Fashion has grown over the years by taking inspiration from other fashions. Maybe the same ruching, the same dress pattern, the same cut or embroidery. Allowing others to appreciate the artistic beauties that come out of other cultures. Again in a similar way music has grown and adapted, instruments that were once culturally used are being intertwined with other cultural instruments making some absolutely incredible songs and tunes. Learning and appreciating the differences and where each comes from is what should be happening – not each culture taking absolute offence and kicking off on social media.

Now I get the outcry with the cultural dress up. That is crossing the line. Halloween, concert and such like – its like the culture is being made a mockery off and that I am against, but as for simple changes to fashion that’s already out in the big wide world, I think it’s absolutely gone mental. Call me out on it and tell me why you disagree with what I’m saying in the comments below but take for example the Zara escapade that’s going on now about their $70 chequered skirt. It’s a mid-length skirt, with ruching at the waist. It’s cut centrally so you can see some leg and while it’s modest in the back, its not in the front. It’s a brown chequered print so let’s brake this one item of fashion down:

Lungi/Longi | a sarong-like garment wrapped around the waist and extending to the ankles, worn by both sexes in India and in Burma (Myanmar), where it is the national dress. It's basically what we would term a sarong and can be worn in a range of styles at varying lengths. It wraps around the body and wraps into the waistband. Typically made of cotton but in an array of patterns and colours. 

Taking a look at fashion styles in both India and Burma, it’s clear to see that the people there wear a mix of fashions (from all over the world) including kimono’s from Japan, tartans which are linked to Scotland and denim skirts which originated in France.

Zara | The skirt is a mid-length somewhat tulip shaped style that’s brown with black cheque. There’s pin-tucking or gathering at the waist and it's slit in the front to show some leg - hence why its called a mini skirt. 

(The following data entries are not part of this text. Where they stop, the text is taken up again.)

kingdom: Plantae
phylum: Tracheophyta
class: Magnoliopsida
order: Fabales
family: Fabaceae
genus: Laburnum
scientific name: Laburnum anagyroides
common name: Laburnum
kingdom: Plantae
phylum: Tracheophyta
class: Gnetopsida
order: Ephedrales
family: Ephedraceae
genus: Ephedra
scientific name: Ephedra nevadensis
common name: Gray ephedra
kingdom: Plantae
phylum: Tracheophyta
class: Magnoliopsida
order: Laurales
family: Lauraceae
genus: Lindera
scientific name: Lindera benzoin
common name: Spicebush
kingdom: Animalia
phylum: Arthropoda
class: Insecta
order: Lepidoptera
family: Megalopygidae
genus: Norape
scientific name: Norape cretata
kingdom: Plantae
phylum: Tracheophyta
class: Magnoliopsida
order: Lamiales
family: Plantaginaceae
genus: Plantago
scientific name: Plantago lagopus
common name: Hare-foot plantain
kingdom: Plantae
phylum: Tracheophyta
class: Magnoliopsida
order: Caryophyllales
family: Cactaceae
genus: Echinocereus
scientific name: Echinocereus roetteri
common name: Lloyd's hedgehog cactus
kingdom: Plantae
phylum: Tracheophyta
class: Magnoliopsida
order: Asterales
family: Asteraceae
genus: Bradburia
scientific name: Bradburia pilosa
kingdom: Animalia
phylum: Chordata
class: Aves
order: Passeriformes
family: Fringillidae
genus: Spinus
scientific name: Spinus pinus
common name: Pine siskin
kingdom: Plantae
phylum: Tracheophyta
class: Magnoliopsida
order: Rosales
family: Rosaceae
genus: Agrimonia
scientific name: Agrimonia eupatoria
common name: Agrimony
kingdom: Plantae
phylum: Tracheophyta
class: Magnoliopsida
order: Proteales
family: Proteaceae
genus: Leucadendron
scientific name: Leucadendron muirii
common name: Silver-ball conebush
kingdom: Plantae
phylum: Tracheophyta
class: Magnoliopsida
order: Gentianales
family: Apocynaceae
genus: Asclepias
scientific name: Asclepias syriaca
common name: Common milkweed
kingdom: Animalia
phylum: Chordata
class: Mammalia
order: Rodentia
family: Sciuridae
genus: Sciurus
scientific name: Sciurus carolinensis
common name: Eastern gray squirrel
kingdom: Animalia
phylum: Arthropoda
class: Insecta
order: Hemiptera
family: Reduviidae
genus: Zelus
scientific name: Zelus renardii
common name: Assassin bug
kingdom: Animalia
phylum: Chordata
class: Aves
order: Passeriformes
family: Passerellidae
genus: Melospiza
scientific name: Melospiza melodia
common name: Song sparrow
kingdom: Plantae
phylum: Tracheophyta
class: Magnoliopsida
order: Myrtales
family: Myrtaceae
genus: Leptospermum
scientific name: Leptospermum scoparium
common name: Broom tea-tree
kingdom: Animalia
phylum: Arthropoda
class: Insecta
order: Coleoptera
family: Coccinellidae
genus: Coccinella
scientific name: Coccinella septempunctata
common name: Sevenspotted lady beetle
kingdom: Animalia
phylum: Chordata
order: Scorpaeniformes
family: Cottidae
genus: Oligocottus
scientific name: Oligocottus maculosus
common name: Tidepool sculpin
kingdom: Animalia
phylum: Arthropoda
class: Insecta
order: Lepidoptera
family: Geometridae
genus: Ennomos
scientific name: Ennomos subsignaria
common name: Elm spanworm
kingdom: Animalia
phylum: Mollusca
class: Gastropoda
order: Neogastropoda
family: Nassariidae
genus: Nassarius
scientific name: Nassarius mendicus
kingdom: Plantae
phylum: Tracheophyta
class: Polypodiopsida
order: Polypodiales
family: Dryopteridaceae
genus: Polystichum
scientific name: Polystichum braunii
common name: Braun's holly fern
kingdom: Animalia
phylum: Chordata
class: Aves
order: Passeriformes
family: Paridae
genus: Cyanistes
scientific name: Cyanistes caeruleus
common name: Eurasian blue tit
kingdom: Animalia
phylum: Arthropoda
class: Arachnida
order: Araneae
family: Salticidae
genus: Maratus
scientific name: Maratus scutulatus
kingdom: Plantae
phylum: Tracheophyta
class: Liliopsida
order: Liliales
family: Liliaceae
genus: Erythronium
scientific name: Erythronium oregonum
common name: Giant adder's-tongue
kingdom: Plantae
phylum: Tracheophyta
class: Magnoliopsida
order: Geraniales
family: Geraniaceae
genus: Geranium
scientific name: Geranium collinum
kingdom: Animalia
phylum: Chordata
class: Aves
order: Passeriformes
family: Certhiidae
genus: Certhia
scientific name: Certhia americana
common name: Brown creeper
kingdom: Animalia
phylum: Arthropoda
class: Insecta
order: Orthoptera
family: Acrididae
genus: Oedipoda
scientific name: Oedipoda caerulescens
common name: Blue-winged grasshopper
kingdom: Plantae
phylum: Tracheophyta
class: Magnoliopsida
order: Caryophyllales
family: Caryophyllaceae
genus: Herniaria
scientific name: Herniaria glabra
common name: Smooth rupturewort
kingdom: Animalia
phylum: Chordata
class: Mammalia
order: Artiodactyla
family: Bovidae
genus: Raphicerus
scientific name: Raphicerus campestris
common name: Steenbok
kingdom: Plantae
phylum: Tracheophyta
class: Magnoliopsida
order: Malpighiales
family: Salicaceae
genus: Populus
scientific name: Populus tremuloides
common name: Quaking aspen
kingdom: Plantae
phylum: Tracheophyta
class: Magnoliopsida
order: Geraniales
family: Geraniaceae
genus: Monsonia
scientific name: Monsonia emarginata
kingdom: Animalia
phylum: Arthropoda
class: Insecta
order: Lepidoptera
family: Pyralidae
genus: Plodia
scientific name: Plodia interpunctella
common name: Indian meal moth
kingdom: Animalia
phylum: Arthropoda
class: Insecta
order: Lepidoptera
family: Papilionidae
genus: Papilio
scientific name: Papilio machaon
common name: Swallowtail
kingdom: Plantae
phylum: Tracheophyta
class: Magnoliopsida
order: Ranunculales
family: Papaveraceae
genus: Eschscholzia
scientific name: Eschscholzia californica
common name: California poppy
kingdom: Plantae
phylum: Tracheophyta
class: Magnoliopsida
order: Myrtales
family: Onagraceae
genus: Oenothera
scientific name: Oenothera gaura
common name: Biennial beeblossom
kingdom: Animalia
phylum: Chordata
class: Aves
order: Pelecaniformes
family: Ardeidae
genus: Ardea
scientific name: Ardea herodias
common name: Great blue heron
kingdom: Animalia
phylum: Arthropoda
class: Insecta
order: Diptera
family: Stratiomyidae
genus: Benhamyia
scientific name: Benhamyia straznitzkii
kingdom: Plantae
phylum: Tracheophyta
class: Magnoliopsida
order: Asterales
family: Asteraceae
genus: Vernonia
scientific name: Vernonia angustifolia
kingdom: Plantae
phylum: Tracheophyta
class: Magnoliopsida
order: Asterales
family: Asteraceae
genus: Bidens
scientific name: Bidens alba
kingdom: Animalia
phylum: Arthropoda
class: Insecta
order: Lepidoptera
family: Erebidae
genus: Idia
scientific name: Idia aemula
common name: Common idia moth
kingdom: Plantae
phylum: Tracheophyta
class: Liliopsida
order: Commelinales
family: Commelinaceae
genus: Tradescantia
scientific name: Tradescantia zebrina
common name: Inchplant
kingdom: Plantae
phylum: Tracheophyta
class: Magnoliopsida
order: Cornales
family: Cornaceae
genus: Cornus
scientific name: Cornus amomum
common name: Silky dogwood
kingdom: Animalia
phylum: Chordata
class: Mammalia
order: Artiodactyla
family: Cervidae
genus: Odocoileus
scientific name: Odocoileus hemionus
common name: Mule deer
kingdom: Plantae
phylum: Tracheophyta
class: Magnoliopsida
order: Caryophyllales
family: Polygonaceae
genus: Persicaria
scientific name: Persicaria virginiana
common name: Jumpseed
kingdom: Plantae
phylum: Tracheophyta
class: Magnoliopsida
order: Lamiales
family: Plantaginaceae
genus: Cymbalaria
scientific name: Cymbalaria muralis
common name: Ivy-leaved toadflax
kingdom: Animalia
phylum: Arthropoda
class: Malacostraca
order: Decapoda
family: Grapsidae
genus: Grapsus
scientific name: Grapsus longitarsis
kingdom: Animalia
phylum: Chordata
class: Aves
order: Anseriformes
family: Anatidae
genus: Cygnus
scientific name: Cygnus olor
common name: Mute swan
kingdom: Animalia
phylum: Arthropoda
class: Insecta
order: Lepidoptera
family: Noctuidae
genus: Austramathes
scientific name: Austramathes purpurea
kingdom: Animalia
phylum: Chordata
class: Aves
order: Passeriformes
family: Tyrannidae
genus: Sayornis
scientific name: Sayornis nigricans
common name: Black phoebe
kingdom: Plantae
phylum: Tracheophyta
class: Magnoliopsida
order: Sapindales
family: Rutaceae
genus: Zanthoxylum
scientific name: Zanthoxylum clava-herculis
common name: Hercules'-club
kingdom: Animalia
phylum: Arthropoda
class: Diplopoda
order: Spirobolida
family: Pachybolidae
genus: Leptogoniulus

This isn't like a lungi - the only similarities are that some people wear it at this length and it has tucking (not physical tucking as this is a secure skirt) at the waist. Unlike a lungi which is physically tucked at the waist. 

So it seems that it’s OK for those not in the limelight or in the public face to appropriate a range of styles, music and culture. But, not those in the public domain or else all hell breaks loose? How about we respect others, respect history, culture, religion and each other and appreciate things for the beauty that they are rather than throwing our toys out of the pram. We understand the origins, or at least we should aim to understand the origins of the things that interest us. Fashion and all. No-one owns the intellectual rights to history and, chances are those throwing the cultural appropriation tag around would be surprised by the DNA of those they are aiming it at. Face value doesn’t count – the colour of your skin or who your birth parents are, doesn’t count. You cannot tell what cultures and ethnicity someone is by just looking at them and that comes to my final point – why can’t we enjoy a range of cultures for fear of upsetting someone? Why can’t we get in touch with our ancestors through culture? Why has it suddenly become such a problem in comparison to five or ten years ago?

Let me know your thoughts on Cultural Appropriation.